April 6, 2010
I love to make and drink kombucha. So yummy and refreshing. Here’s the recipe:
3 quarts water
1 c sugar
4 tea bags of organic black tea
½ cup kombucha from a previous batch
1 kombucha scoby
Boil the water. Stir in the sugar until it is dissolved, then add the tea bags. Leave the tea alone until it is luke warm to room temperature. Remove the tea bags. Drop in the scoby and ½ cup of kombucha. Cover with a cloth, and let it sit for about five days. I secure the cloth with a rubber band.
When it finishes, it should smell sort of sour and fruity/yeasty- best way that I can describe it. It will be mildly bubbly. The scoby will have brown gunk on it- and it will be attached to a new baby scoby. If something goes wrong, it will have mold on it. Black is not normal. A bad smell is not normal. As with all fermented foods “if in doubt, throw it out”.

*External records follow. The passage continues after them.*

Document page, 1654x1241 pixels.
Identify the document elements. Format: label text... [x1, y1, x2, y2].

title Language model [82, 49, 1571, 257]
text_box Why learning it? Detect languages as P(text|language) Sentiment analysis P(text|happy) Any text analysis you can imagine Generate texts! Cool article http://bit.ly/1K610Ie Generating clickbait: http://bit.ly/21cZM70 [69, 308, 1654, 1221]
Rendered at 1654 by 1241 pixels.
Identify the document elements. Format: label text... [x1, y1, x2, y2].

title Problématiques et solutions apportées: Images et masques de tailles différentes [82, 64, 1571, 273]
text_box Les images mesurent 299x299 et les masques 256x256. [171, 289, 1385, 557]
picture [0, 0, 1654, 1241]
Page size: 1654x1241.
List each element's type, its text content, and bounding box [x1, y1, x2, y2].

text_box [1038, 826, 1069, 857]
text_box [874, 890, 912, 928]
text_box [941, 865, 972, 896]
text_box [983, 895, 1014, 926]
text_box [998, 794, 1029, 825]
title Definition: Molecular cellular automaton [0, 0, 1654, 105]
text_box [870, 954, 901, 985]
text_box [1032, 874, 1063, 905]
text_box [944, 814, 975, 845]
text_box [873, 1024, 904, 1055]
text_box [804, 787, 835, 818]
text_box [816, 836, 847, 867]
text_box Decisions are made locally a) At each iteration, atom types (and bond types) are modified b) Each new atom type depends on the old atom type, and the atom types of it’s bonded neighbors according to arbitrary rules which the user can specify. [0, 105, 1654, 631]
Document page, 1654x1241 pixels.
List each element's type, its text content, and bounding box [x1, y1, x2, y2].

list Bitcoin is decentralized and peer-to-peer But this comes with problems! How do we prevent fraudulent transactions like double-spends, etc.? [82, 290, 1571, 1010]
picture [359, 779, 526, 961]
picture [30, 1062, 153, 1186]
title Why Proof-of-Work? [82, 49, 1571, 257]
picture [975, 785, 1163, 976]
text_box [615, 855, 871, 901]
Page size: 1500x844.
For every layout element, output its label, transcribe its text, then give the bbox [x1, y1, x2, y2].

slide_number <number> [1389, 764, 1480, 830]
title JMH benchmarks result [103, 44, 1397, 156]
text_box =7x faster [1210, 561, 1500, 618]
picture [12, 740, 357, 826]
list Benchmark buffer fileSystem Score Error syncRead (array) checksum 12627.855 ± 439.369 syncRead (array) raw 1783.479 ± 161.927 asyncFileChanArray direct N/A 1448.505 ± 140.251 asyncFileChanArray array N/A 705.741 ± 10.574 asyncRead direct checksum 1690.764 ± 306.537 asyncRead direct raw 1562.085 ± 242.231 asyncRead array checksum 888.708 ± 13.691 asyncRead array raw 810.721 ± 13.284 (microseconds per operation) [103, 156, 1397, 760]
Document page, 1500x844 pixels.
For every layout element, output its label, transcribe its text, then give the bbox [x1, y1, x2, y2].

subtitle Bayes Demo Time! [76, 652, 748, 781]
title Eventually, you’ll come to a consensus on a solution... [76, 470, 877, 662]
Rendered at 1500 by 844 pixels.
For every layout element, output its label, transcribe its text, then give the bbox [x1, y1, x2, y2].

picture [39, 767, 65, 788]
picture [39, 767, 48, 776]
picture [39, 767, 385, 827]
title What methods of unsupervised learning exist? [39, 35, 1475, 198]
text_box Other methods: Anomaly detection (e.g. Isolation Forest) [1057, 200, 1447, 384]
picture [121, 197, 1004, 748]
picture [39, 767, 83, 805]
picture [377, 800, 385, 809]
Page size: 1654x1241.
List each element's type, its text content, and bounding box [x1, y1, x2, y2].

What is a scoby? The word is an acronym for symbiotic culture of bacteria and yeast. And white sugar? Really- a health food? Kombucha has so many health benefits. It contains a very potent detoxifying substance called glucuronic acid. In Nourishing Traditions, Sally Fallon claims that it is a “powerful aid to the body’s natural cleansing process, a boost to the immune system and a proven prophylactic against cancer and other degenative diseases”. You can make kombucha with honey or other sweeteners, but the highest levels of glucuronic acid are achieved when you use white sugar. Go figure.
A couple of caveats- I know of a case where someone felt mildly buzzed from kombucha. It’s a fermented food, so it might contain a bit of alcohol- I’m not really sure. Also, some people are allergic to kombucha, so you’ll want to try a small amount the first time you drink it.
And, as with all fermenting, make sure that the containers you use are super clean. It’s important to leave kombucha alone once you start the ferment. Put it on a shelf and leave it alone until it’s ready to be checked (five days).